Records from a data collection:
◆ ◆ ◆

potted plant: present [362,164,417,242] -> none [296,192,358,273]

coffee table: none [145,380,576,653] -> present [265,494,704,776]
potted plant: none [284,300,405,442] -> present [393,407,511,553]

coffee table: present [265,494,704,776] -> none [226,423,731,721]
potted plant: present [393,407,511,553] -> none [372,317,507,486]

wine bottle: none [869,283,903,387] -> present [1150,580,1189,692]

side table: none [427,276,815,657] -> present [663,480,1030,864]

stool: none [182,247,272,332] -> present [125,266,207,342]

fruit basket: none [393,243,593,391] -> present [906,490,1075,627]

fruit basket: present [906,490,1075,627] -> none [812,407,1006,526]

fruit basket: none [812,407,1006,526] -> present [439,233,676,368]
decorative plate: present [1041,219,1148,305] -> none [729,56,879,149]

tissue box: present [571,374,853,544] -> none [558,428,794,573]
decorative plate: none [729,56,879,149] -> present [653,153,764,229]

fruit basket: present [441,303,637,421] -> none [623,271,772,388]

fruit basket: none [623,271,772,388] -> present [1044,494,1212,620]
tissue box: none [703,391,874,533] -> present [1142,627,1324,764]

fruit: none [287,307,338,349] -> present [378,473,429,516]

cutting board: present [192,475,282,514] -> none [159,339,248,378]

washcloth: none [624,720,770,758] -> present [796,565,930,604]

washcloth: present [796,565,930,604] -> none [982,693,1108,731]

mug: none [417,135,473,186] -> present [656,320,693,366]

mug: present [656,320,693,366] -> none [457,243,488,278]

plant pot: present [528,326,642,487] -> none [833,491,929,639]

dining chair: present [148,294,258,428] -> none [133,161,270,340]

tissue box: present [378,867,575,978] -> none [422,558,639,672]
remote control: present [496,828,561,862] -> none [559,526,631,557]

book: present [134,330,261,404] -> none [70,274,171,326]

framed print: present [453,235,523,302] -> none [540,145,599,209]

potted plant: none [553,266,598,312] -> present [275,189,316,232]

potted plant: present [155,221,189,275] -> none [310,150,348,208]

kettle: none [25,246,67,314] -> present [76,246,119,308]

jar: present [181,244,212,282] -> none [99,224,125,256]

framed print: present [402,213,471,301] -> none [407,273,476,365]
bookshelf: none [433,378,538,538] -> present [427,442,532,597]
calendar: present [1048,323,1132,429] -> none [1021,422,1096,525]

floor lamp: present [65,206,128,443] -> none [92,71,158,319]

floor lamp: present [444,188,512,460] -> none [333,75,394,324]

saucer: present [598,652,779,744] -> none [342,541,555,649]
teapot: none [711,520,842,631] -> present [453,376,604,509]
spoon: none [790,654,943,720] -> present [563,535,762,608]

◆ ◆ ◆

EXERCISE DESCRIPTION
Your answer should be one number, the count of lines in the records that contain the string "fruit".

SOLUTION
6